Task
Copy the text of the listing below word for word, line by line. Leave the pictures out.

★ ★ ★

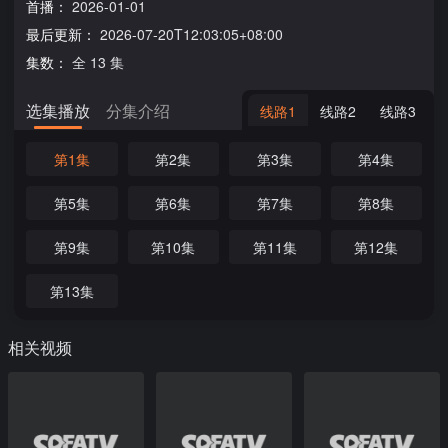
首播：
2026-01-01
最后更新：
2026-07-20T12:03:05+08:00
集数：
全 13 集
选集播放
分集介绍
线路1
线路2
线路3
第1集
第2集
第3集
第4集
第5集
第6集
第7集
第8集
第9集
第10集
第11集
第12集
第13集
相关视频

★ ★ ★

Response to this task
首播：
2026-01-01
最后更新：
2026-07-20T12:03:05+08:00
集数：
全 13 集
选集播放
分集介绍
线路1
线路2
线路3
第1集
第2集
第3集
第4集
第5集
第6集
第7集
第8集
第9集
第10集
第11集
第12集
第13集
相关视频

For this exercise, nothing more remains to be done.